By Rachel Blevins
Australia’s most senior Catholic became the highest-ranking Vatican official to be charged with sexual assault, when Australian police announced that he faces multiple “historical sexual assault offenses” early Thursday.
Cardinal George Pell, 76, currently serves as Pope Francis’ chief financial adviser. He is the third highest ranking member of the entire Catholic church.
The Associated Press reported that he is set to appear in Melbourne Magistrates Court on July 18. While Australian police have yet to reveal the details of the charges, the label of “historical” sexual assault charges means that it could have been several years since the offenses were committed.
“It is important to note that none of the allegations that have been made against Cardinal Pell have, obviously, been tested in any court yet,” Victoria State Police Deputy Commissioner Shane Patton told reporters in Melbourne. “Cardinal Pell, like any other defendant, has a right to due process.”

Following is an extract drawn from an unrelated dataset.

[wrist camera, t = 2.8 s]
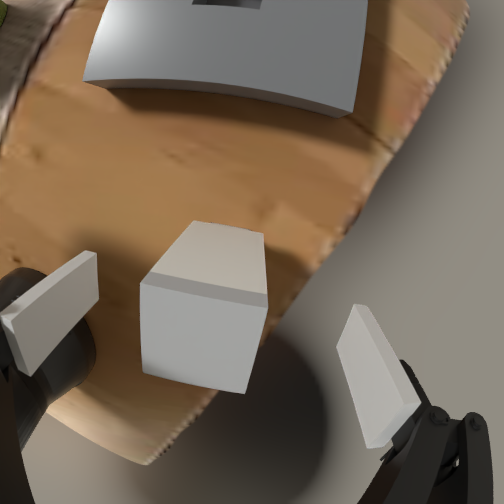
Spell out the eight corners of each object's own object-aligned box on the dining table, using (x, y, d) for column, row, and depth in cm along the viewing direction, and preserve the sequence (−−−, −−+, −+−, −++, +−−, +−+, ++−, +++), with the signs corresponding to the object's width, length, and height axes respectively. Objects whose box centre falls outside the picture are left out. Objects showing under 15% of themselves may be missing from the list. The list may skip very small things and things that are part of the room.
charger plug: (250, 276, 22) (244, 393, 11) (194, 266, 22) (142, 372, 11) (262, 221, 21) (268, 308, 9) (202, 210, 20) (140, 282, 9)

This is not the first time Pell has been the subject of sexual abuse allegations. The claims date back to before Pell was a priest, with one man testifying that Pell molested him on several occasions at a campsite on Phillip Island in 1961, when he was 12 years old and Pell was a trainee priest.
After Pell was ordained in 1966, there were complaints of his conduct in 1978, when he was Episcopal Vicar for Education in the Ballarat diocese in Victoria.

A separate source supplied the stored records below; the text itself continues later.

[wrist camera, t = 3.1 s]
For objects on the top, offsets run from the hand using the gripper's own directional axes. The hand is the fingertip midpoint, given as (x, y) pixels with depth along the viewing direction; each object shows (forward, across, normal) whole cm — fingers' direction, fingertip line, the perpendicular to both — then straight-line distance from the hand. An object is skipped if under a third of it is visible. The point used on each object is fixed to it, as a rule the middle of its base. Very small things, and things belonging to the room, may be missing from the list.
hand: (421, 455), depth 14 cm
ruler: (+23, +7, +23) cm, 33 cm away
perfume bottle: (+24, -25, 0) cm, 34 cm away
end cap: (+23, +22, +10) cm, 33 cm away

Allegations include that while playing a game in a pool, Pell repeatedly touched the genitals of two young boys who were students at St. Alipius primary school. Pell was responsible for overseeing the school, which is now remembered as a notorious breeding ground for pedophiles in the 1970s.
Philip Nagle, a former student who is now in his 50s, told the Royal Commission into Institutional Responses to Child Abuse in 2015 that 12 of his 33 classmates had “committed suicide because of the sexual and physical abuse that took place at the school.”
Pell was then accused of behaving inappropriately around young boys again in 1986, when he was serving as seminary rector at Corpus Christi College. Les Tyack, a local businessman, claimed that he walked into one of the changing rooms at the Torquay Surf Club, and found Pell exposing himself to a group of boys, aged 8-10.
“I said, ‘Hi George’, and at that time he was toweling, had the towel going across his shoulders drying his back, but he was facing three young boys standing about three or four meters across from him,” Tyack said, noting that Pell stayed in that position for at least 10 minutes.
In July 2016, Pell was accused of sexually abusing two teenage choir boys in the backroom of St. Patrick’s Cathedral during his time as archbishop of Melbourne from 1996 to 2001.
In spite of decades of allegations from the myriad of victims, Pell continued to move up through the ranks of the Catholic church.
Naturally, Pell has consistently denied the claims, referring to any efforts to investigate them as part of a “scandalous smear campaign.”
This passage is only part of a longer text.